I know IMAX films are expensive to produce, and I guess it could be interpreted as a compliment when one comes out of a movie saying "I wish there were more," but it really was too short. As long as you know when you're shelling out your $11.50 that you're only getting 45 minutes, you'll be okay. (Really, for me, the bits with the Humboldt squid and the Pacific octopus made it money well spent) So apart from these minor annoyances, Deep Sea 3D is definitely something you should treat yourself to in the theaters while you can! Hopefully in a couple of years they'll have the expertise to give us a 3D IMAX film about the weird and grotesque sea creatures in the abyss!
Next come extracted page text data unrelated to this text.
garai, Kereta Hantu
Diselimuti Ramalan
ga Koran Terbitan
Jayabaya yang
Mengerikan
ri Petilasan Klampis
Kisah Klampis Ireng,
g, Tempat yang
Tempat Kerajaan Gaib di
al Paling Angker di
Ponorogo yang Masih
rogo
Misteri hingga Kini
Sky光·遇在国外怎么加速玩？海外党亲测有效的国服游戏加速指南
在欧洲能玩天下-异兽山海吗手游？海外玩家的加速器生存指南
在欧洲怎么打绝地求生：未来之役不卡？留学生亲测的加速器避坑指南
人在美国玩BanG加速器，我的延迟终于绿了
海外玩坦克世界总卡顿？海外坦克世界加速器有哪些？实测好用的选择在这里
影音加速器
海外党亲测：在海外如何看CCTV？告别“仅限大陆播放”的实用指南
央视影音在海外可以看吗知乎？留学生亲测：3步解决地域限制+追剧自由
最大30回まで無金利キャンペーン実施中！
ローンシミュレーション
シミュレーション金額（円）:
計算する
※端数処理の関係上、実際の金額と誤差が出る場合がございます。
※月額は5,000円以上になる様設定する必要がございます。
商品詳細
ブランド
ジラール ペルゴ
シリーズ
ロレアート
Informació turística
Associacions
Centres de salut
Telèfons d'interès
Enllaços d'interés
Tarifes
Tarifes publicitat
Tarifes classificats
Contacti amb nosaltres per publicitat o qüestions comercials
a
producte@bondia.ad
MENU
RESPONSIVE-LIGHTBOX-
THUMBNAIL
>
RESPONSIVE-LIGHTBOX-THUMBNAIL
This is great viewing. The images are stunning. Breath-taking! The film really is about the weird and grotesque sea creatures in the abyss. The information given really teaches you something. I never knew the oceans could be so full of life. There's so much down there and not all of it's been discovered yet! There's so much to learn. Plus Johnny Depp's narration is an added bonus! Mmmm... dreamy! But seriously, its definitely worthwhile, very entertaining and educational all at the same time. I was surprised at how close the camera got to the creatures. IMAX have really made a great job of this spectacular nature documentary, shown as a film. I definitely suggest you give it a go!
Like others, I had very high hopes when I heard that Johnny Depp and
Kate Winslet would be narrating this IMAX film, and that Danny Elfman
would be doing the score. However, I was quite disappointed in those
elements that attracted my attention to the movie.
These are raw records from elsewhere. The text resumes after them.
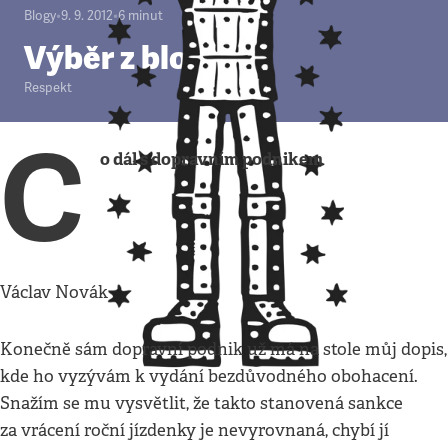
Blogy
•
9. 9. 2012
•
6
minut
Výběr z blogů
Respekt
C
o dál s dopravním podnikem
Václav Novák
Konečně sám dopravní podnik už má na stole můj dopis,
kde ho vyzývám k vydání bezdůvodného obohacení.
Snažím se mu vysvětlit, že takto stanovená sankce
za vrácení roční jízdenky je nevyrovnaná, chybí jí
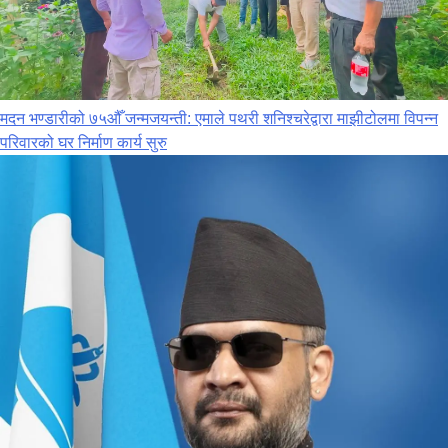
मदन भण्डारीको ७५औँ जन्मजयन्ती: एमाले पथरी शनिश्चरेद्वारा माझीटोलमा विपन्न
परिवारको घर निर्माण कार्य सुरु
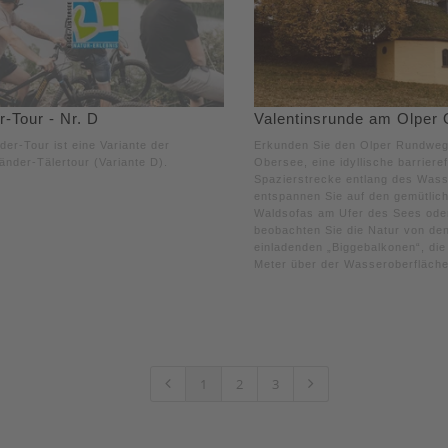
-Tour - Nr. D
Valentinsrunde am Olper
der-Tour ist eine Variante der
Erkunden Sie den Olper Rundwe
änder-Tälertour (Variante D).
Obersee, eine idyllische barrieref
Spazierstrecke entlang des Wass
entspannen Sie auf den gemütlic
Waldsofas am Ufer des Sees ode
beobachten Sie die Natur von de
einladenden „Biggebalkonen“, die
Meter über der Wasseroberfläche
1
2
3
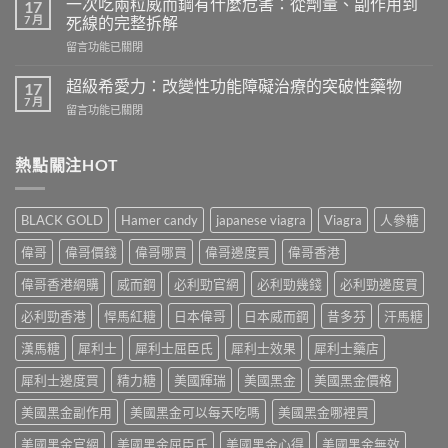
會
一次吃兩粒威而鋼有什麼危害：從劑量、副作用到
17
威
怎
7 月
死線的完整拆解
壯
樣？
在
留言功能已關閉
頭
從
〈一
痛
真
次
怎
超級希愛力：改變性功能障礙治療的突破性藥物
17
實
吃
麼
7 月
案
在
留言功能已關閉
兩
辦？
例、
〈超
粒
3
醫
級
威
分
學
希
熱點關注HOT
而
鐘
風
愛
鋼
舒
險
力：
有
緩
到
改
什
法
BLACK GOLD
Hamer candy
japanese viagra
Viagra
人參糖
聰
變
麼
＋
明
性
危
偉哥
偉哥價錢
偉哥哪買
偉哥邊度買
偉哥香港
預
替
功
害：
防
代
能
偉哥香港網購
威而鋼
必利勁官網
必利勁幾錢
必利勁邊度買
從
再
方
障
劑
發，
案
礙
必利勁香港
悍馬紅糖
日本偉哥
日本威而鋼
昔多芬
汗馬糖
量、
完
一
治
副
整
次
療
漢馬糖
犀利士
犀利士屈臣氏
犀利士效果
犀利士藥店
作
攻
解
的
用
略
析〉
犀利士邊度買
精力糖
美國輝瑞
美國黑金
美國黑金價格
突
到
一
中
破
死
次
美國黑金副作用
美國黑金可以每天吃嗎
美國黑金哪裡買
性
線
看〉
藥
的
中
美國黑金官網
美國黑金屈臣氏
美國黑金心得
美國黑金無效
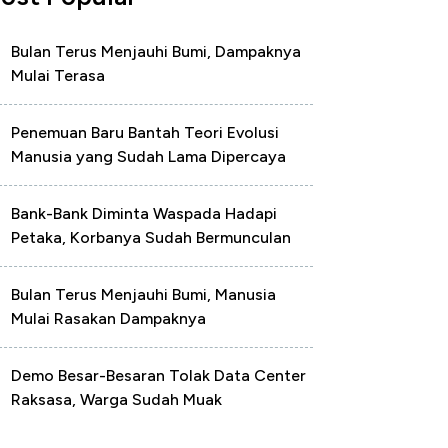
Bulan Terus Menjauhi Bumi, Dampaknya
Mulai Terasa
Penemuan Baru Bantah Teori Evolusi
Manusia yang Sudah Lama Dipercaya
Bank-Bank Diminta Waspada Hadapi
Petaka, Korbanya Sudah Bermunculan
Bulan Terus Menjauhi Bumi, Manusia
Mulai Rasakan Dampaknya
Demo Besar-Besaran Tolak Data Center
Raksasa, Warga Sudah Muak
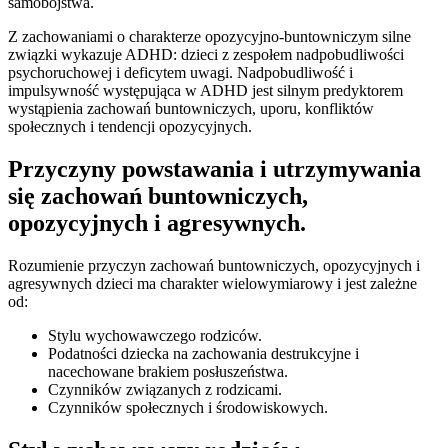
samobójstwa.
Z zachowaniami o charakterze opozycyjno-buntowniczym silne
związki wykazuje ADHD: dzieci z zespołem nadpobudliwości
psychoruchowej i deficytem uwagi. Nadpobudliwość i
impulsywność występująca w ADHD jest silnym predyktorem
wystąpienia zachowań buntowniczych, uporu, konfliktów
społecznych i tendencji opozycyjnych.
Przyczyny powstawania i utrzymywania
się zachowań buntowniczych,
opozycyjnych i agresywnych.
Rozumienie przyczyn zachowań buntowniczych, opozycyjnych i
agresywnych dzieci ma charakter wielowymiarowy i jest zależne
od:
Stylu wychowawczego rodziców.
Podatności dziecka na zachowania destrukcyjne i
nacechowane brakiem posłuszeństwa.
Czynników związanych z rodzicami.
Czynników społecznych i środowiskowych.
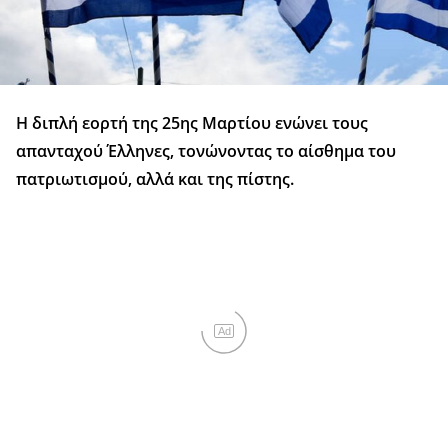
Η διπλή εορτή της 25ης Μαρτίου ενώνει τους
απανταχού Έλληνες, τονώνοντας το αίσθημα του
πατριωτισμού, αλλά και της πίστης.
Ad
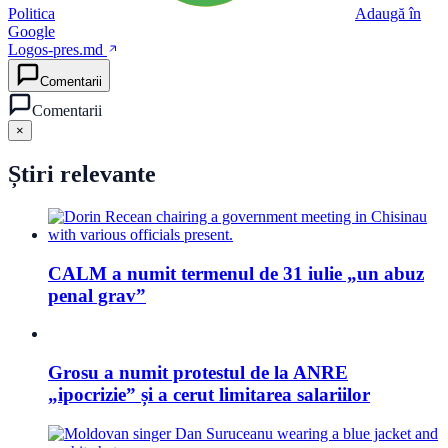
Politica
Adaugă în
Google
Logos-pres.md
Comentarii
Comentarii
×
Știri relevante
CALM a numit termenul de 31 iulie „un abuz
penal grav”
Grosu a numit protestul de la ANRE
„ipocrizie” și a cerut limitarea salariilor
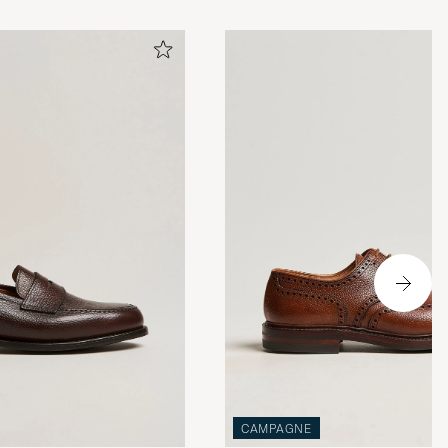
CAMPAGNE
The style of Winslet and Depp's narration might be fine for kids, I suppose, but I found it very irritating. Perhaps I'm brainwashed by decades of authoritative-sounding old men with big voices narrating nature documentaries, but I don't think that's all it is. The narration style here is just silly. And not in a good way (although the way Winslet and Depp voiced the exchange I used as the title of my review did provoke plenty of unintentional(?) laughter, and my girlfriend and I still quote the lines occasionally).
Danny Elfman's score, while not outright bad like the narration, did strike me as overwrought and corny (again, I suppose it's fine if viewed as intended only for young children).
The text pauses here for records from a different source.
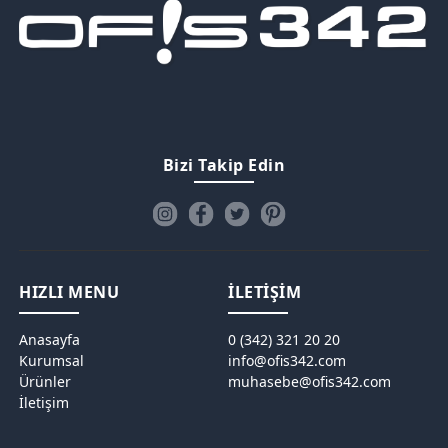
Bizi Takip Edin
HIZLI MENU
İLETİŞİM
Anasayfa
0 (342) 321 20 20
Kurumsal
info@ofis342.com
Ürünler
muhasebe@ofis342.com
İletişim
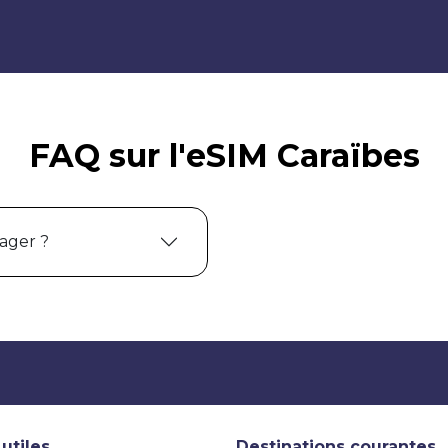
FAQ sur l'eSIM Caraïbes
ager ?
 utiles
Destinations courantes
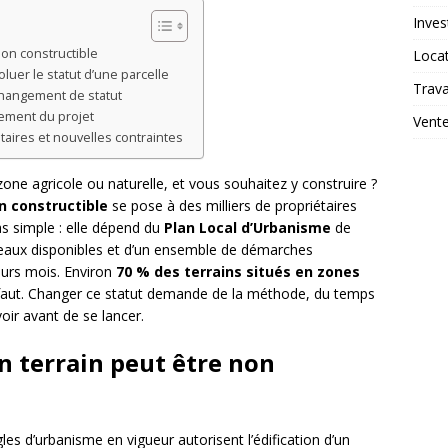
Inves
on constructible
Loca
luer le statut d’une parcelle
Trav
changement de statut
cement du projet
Vent
taires et nouvelles contraintes
zone agricole ou naturelle, et vous souhaitez y construire ?
n constructible
se pose à des milliers de propriétaires
s simple : elle dépend du
Plan Local d’Urbanisme
de
seaux disponibles et d’un ensemble de démarches
ieurs mois. Environ
70 % des terrains situés en zones
éfaut. Changer ce statut demande de la méthode, du temps
voir avant de se lancer.
 terrain peut être non
gles d’urbanisme en vigueur autorisent l’édification d’un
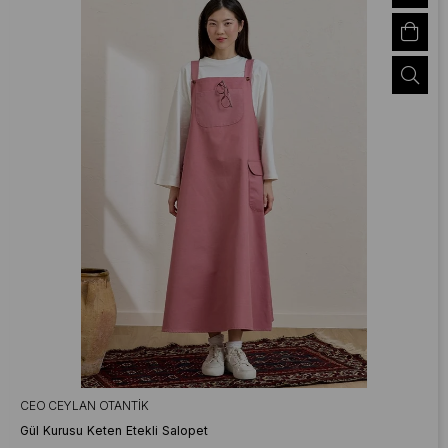
CEO CEYLAN OTANTIK
Gül Kurusu Keten Etekli Salopet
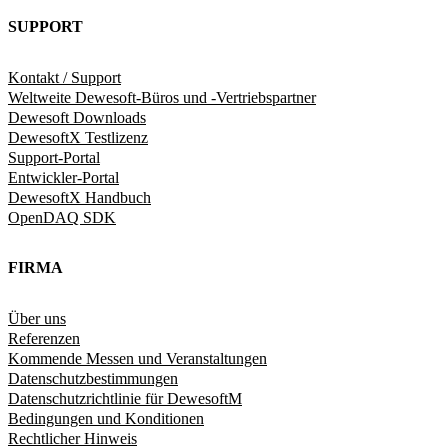
SUPPORT
Kontakt / Support
Weltweite Dewesoft-Büros und -Vertriebspartner
Dewesoft Downloads
DewesoftX Testlizenz
Support-Portal
Entwickler-Portal
DewesoftX Handbuch
OpenDAQ SDK
FIRMA
Über uns
Referenzen
Kommende Messen und Veranstaltungen
Datenschutzbestimmungen
Datenschutzrichtlinie für DewesoftM
Bedingungen und Konditionen
Rechtlicher Hinweis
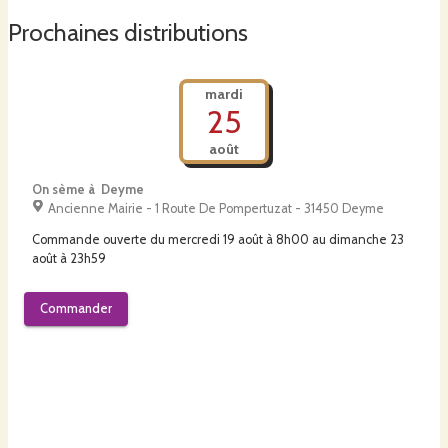
Prochaines distributions
mardi
25
août
On sème à Deyme
Ancienne Mairie - 1 Route De Pompertuzat - 31450 Deyme
Commande ouverte du
mercredi 19 août à 8h00
au
dimanche 23
août à 23h59
Commander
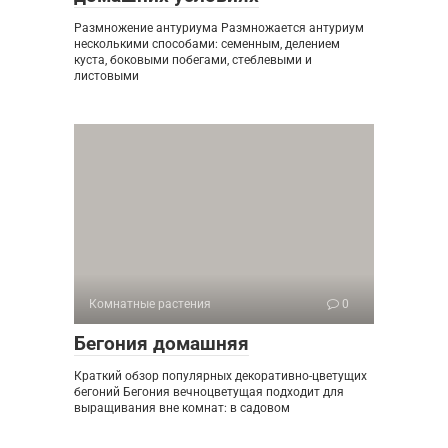
Размножение антуриума Размножается антуриум
несколькими способами: семенным, делением
куста, боковыми побегами, стеблевыми и
листовыми
Комнатные растения
0
Бегония домашняя
Краткий обзор популярных декоративно-цветущих
бегоний Бегония вечноцветущая подходит для
выращивания вне комнат: в садовом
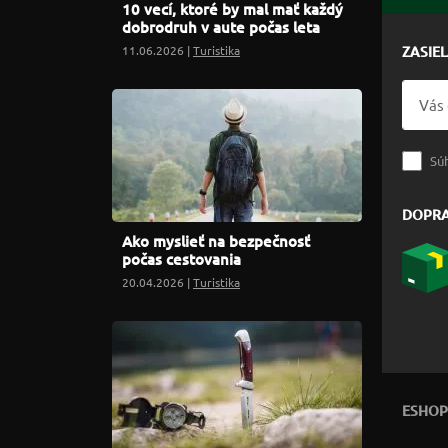
10 vecí, ktoré by mal mať každý
dobrodruh v aute počas leta
11.06.2026 |
Turistika
ZASIE
Sú
DOPR
Ako myslieť na bezpečnosť
počas cestovania
20.04.2026 |
Turistika
ESHOP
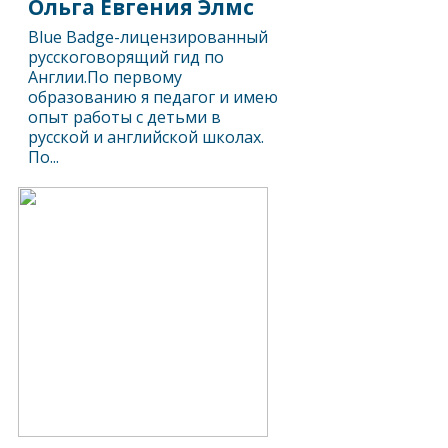
Ольга Евгения Элмс
Blue Badge-лицензированный
русскоговорящий гид по
Англии.По первому
образованию я педагог и имею
опыт работы с детьми в
русской и английской школах.
По...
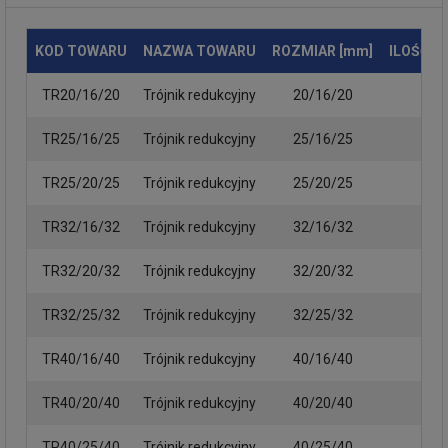
KOD TOWARU
NAZWA TOWARU
ROZMIAR [mm]
ILOŚĆ S
TR20/16/20
Trójnik redukcyjny
20/16/20
TR25/16/25
Trójnik redukcyjny
25/16/25
TR25/20/25
Trójnik redukcyjny
25/20/25
TR32/16/32
Trójnik redukcyjny
32/16/32
TR32/20/32
Trójnik redukcyjny
32/20/32
TR32/25/32
Trójnik redukcyjny
32/25/32
TR40/16/40
Trójnik redukcyjny
40/16/40
TR40/20/40
Trójnik redukcyjny
40/20/40
TR40/25/40
Trójnik redukcyjny
40/25/40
And as another reviewer has also noted, the foley was really over the top in this documentary. The fake squealing vocalizations of the sea creatures was particularly irksome and inappropriate.
The film is still worth watching for the amazing underwater footage, but shots intended to be seen in IMAX 3D don't have the same overwhelming impact on the TV screen.
Narrated by Johnny Depp and Kate Winslet.
This film is really amazing, and not just because of the 3-D. The underwater cinematography was absolutely brilliant. This Imax movie shows many odd creatures and the way they live. The 3-D in this thing is really amazing. The fish look like their right in front of your face and normal size. And the great thing about this film is that even without the 3-D, it's still an excellent documentary on the fascinating life found in the sea. The narration was really interestingly written and performed (with Johnny Depp and Kate Winslet switching off). The sound effects were great and the wonderful musical score from Danny Elfman fit so well. If you want to see life underwater without actually getting near the creatures, this is about the closest you will come.
My rating: **** out of ****. 50 mins.